Manhattan DA Pledges $35 Million To Test Backlogged Rape Kits

There are hundreds of thousands of untested rape kits sitting in storage across the United States. Manhattan District Attorney's office will use money from legal settlements to test some of them.

NEW YORK CITY — The Manhattan district attorney said Monday he will allocate $35 million to help test some of the hundreds of thousands of rape kits currently sitting in storage across the U.S.

"What stands in the way of testing those kits is quite simply money," Cyrus Vance said at a news conference.

A rape kit is a small box containing biological evidence taken from a survivor's body shortly after a sexual assault. The process of collecting that evidence can be long and invasive, but it can also help identify the assailant.

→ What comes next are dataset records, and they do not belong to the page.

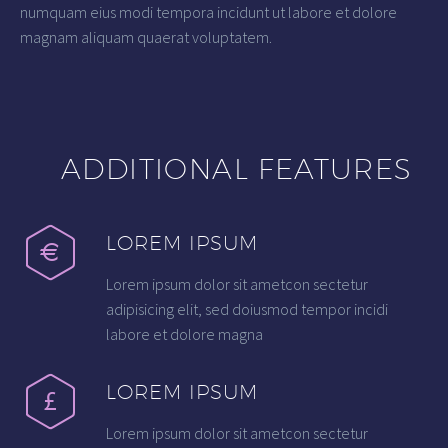
numquam eius modi tempora incidunt ut labore et dolore
magnam aliquam quaerat voluptatem.
ADDITIONAL FEATURES
LOREM IPSUM
Lorem ipsum dolor sit ametcon sectetur
adipisicing elit, sed doiusmod tempor incidi
labore et dolore magna
LOREM IPSUM
Lorem ipsum dolor sit ametcon sectetur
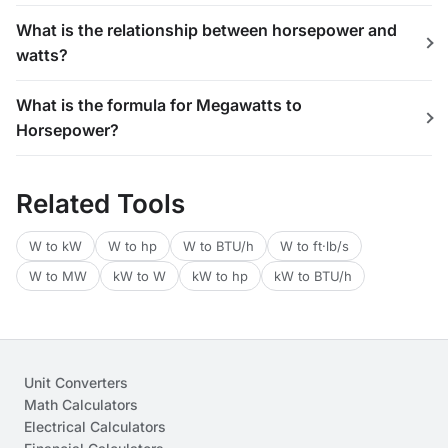
What is the relationship between horsepower and
watts?
What is the formula for Megawatts to
Horsepower?
Related Tools
W to kW
W to hp
W to BTU/h
W to ft·lb/s
W to MW
kW to W
kW to hp
kW to BTU/h
Unit Converters
Math Calculators
Electrical Calculators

"After a rape, a woman's body is in fact a crime scene," Vance said. "The evidence collected from that crime scene is what is called a rape kit. To endure this collection of evidence is to endure an hours-long ordeal." It can involve "vaginal, anal, and oral swabs; and blood and urine specimens," he added.

Testing a rape kit can cost up to $1,000, and many jurisdictions don't have the resources to do so, Vance said. The exact number of untested rape kits in the U.S. is unknown, but the Department of Justice estimates that there are more than 400,000. In Detroit, a city notoriously short of cash, there are more than 11,000.

The new program — which will use funds from forfeited assets, including the billionaire settlements recently paid by BNP Paribas, France's largest bank — will allow law enforcement agencies from across the county to apply for grants to test their kits and create databases with the evidence.

Vance said that he had decided to implement the nation-wide program because "rape is not a local crime." People who commit sexual assault once are likely to do so again, he said, often in another city. Identifying and arresting assailants after they commit their first offense is essential not only to bring justice to the original victim, but also to prevent further crimes, he said.

As an example, Detroit prosecutor Kym Worthy said that by testing just 1,600 of the city's kits, her office identified 127 serial rapists who had committed sex crimes in 23 states.

"Rapists know no boundaries," Worthy said. "They could come to your city."

Also at the news conference were activists and advocates who praised the initiative.

"This commitment is nothing short than heroic," said Mariska Hargitay, the star of Law And Order: SVU and the president of the Joyful Foundation, a nonprofit that advocates for survivors of sexual assault. "Testing rape kits sends a fundamental and crucial message to victims of sexual violence: You matter. What happened to you matters. Your cases matter."